Autre sortant katumbiste du gouvernement, Christian Mwando, aura été le moins surprenant de tous. Ancien ministre Katumbi des Finances dans le gouvernement provincial du Katanga, le fils de Charles Mwando Nsimba avait trop d’atomes crochus avec l’ancien omnipotent gouverneur du Katanga, au point de lui sacrifier le parti et la base politique du Tanganyika reçus en héritage. En effet, son parti UNADEF compte parmi les formations ayant pignon sur rue au Katanga qui ont accepté de se fondre dans Ensemble pour la République de Moïse Katumbi. Dans la région, beaucoup s’interrogent encore aujourd’hui si, de son vivant, Mwando Nsimba père aurait sacrifié son œuvre sur l’autel des ambitions de l’autoproclamé prince Bayeke.
La Nation avant tout
Surtout lorsqu’on voit des acteurs politiques comme Christophe Lutundula préférer préserver l’indépendance de l’organisation politique qu’ils ont mise sur pied depuis les années ’90, même si elle peut paraître moins représentative que l’UNADEF de Mwando. Le chef de la diplomatie congolaise, nommé intuitu personae par Félix Tshisekedi au gouvernement, est resté fidèle aux engagements vis-à-vis de ce dernier, souhaitant, selon son entourage, poursuivre le service à la Nation qui lui sied comme un gant jusque-là. «On ne peut sacrifier la survie de la Nation à des ambitions qui ne se réaliseront pas si cette Nation n’existe plus», confiait-on mercredi soir dans l’entourage de cet élu de Katako-Kombe au Sankuru.

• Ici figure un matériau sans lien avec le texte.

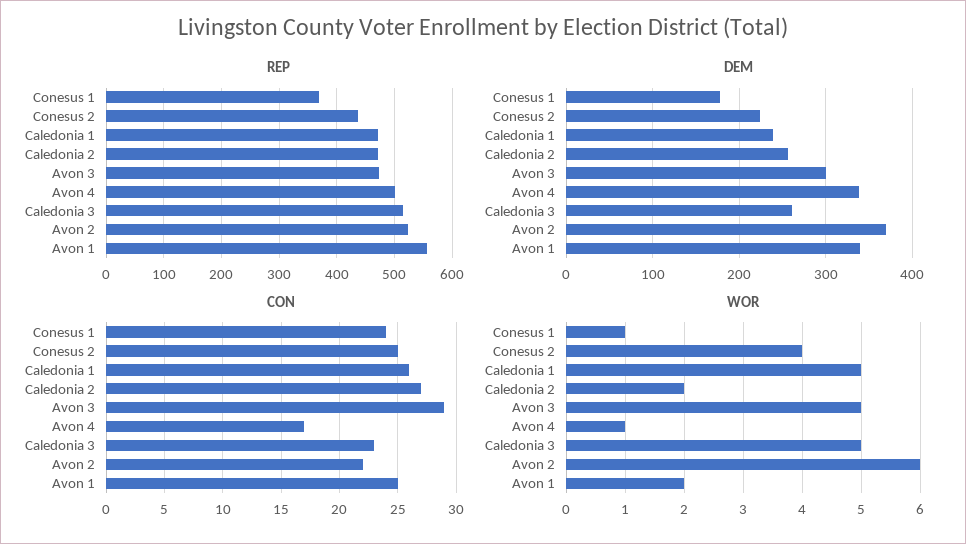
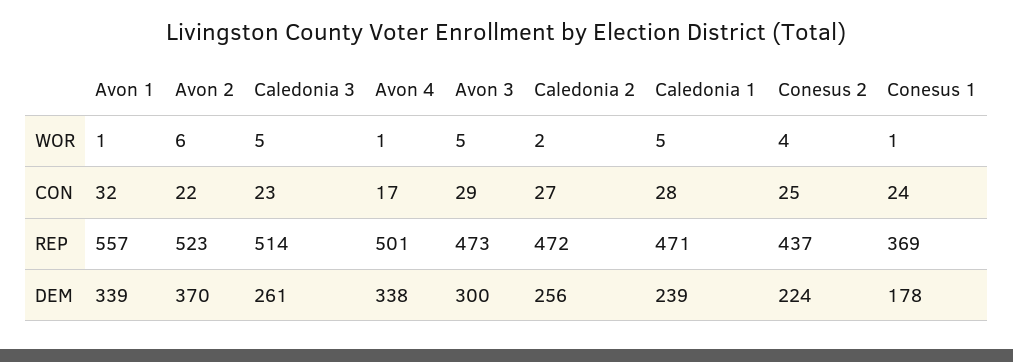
CON, Caledonia 1: 26 -> 28
CON, Avon 1: 25 -> 32
WOR, Avon 1: 2 -> 1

Quant à Modeste Mutinga, son adhésion à Ensemble pour la République via une des nombreuses plateformes composant ce parti ne dépassait pas le seuil de l’hostilité qu’il vouait au régime des Kabila, estiment certains observateurs. Pour lesquels c’est dans l’Union sacrée de l’opposition (du temps de Tshisekedi père), ou de la Nation (du temps du fils), que l’homme trouve chaussure à son pied. Et nulle part ailleurs.
On peut en dire autant de Muhindo Nzangi, ministre de l’ESU dont on sait depuis des lustres qu’il s’est juché à la tête d’un parti politique dont il est le président. L’homme n’a, du reste, jamais dissimulé son intention de ne jamais fondre sa base électorale au Nord-Kivu dans la masse indistincte qu’est Ensemble pour la République.
Il reste que les départs du gouvernement enregistrés mercredi 28 décembre 2022 appellent à un mini-remaniement, très attendu dans l’opinion.